Sejak disahkannya Perda No 13 Tahun 2009 tentang Penerbitan Dokumen Kependudukan pertengahan tahun lalu, Dispendukcapil memiliki waktu yang cukup untuk menyosialisasikan perda tersebut kepada warga masyarakat secara luas. Hal tersebut disampaikan Wakil Ketua DPRD Kota, Djunaidi, menanggapi masalah yang saat ini terjadi. “Sosialisasi tahap pertama dilakukan hingga awal Januari, lantas ditambah hingga akhir April kemarin sebelum kemudian perda tersebut diberlakukan,” kata Djunaedi.

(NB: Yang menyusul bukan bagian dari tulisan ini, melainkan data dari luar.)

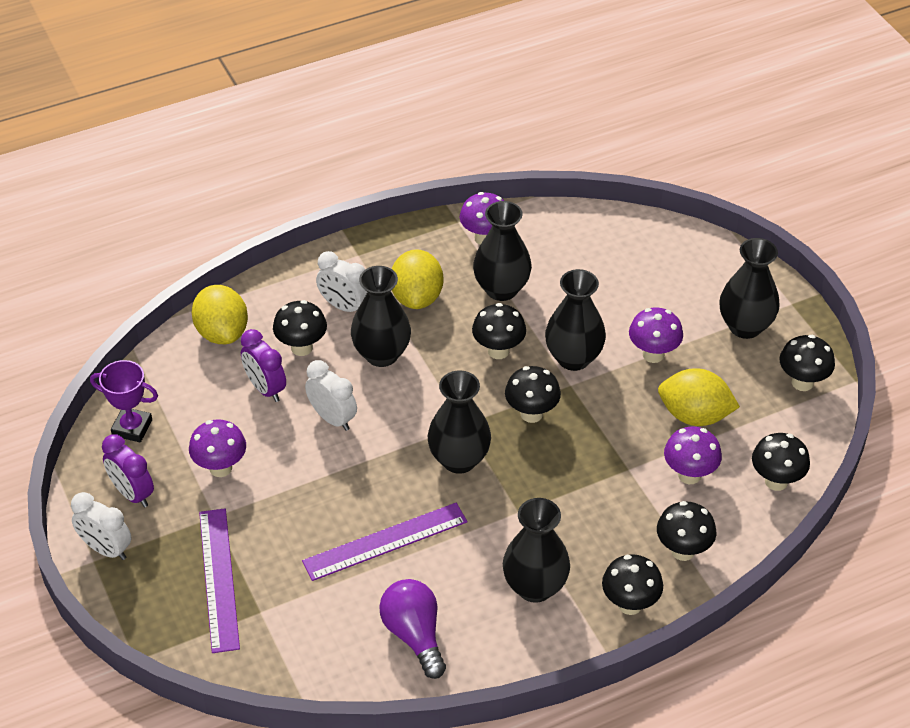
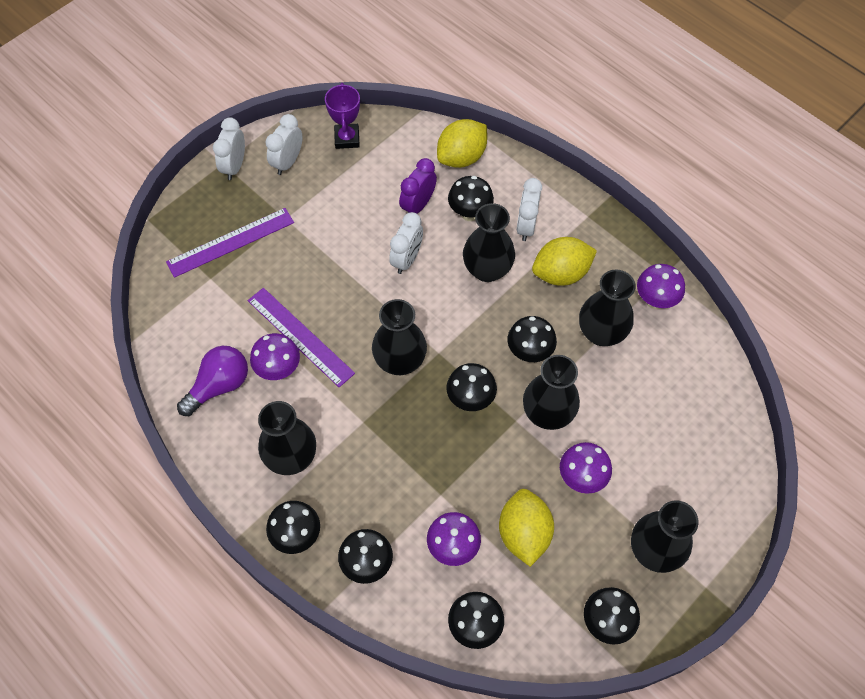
camera: 70 degrees right, 15 degrees up
(132, 494) = (288, 162): purple clock -> white clock
(220, 468) = (331, 205): purple mushroom -> purple mushroom (279, 370)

Jika saat ini masih terjadi penolakkan, maka patut dipertanyakan metode sosialisasi yang digunakan. Semestinya, dinas terkait memanfaatkan media luar ruang seperti baliho atau spanduk agar informasi bisa disampaikan secara luas.
Sementara terkait pemberlakuan denda, politisi senior PAN ini melihatnya sebagai salah satu upaya agar masyarakat tertib dan disiplin dalam pendataan identitas pribadi. Ketertiban dalam kepemilikan dokumentasi kependudukan menurutnya menjadi salah satu faktor penentu dalam setiap penerapan program pemerintah.
Kenaikkan biaya restribusi untuk pembuatan dokumentasi kependudukan, anggota Komisi A, Novriadi, mengungkapkan sebagai sesuatu yang wajar. Dia juga ingin meluruskan pendapat yang menyebutkan bahwa restribusi menjadi salah satu sumber PAD, melainkan untuk mengganti biaya produksi. Dan menurutnya, tahun ini akan diterapkan model KTP yang baru. Dan biaya produksi dipastikan akan naik menjadi Rp 20 ribu. (Asti).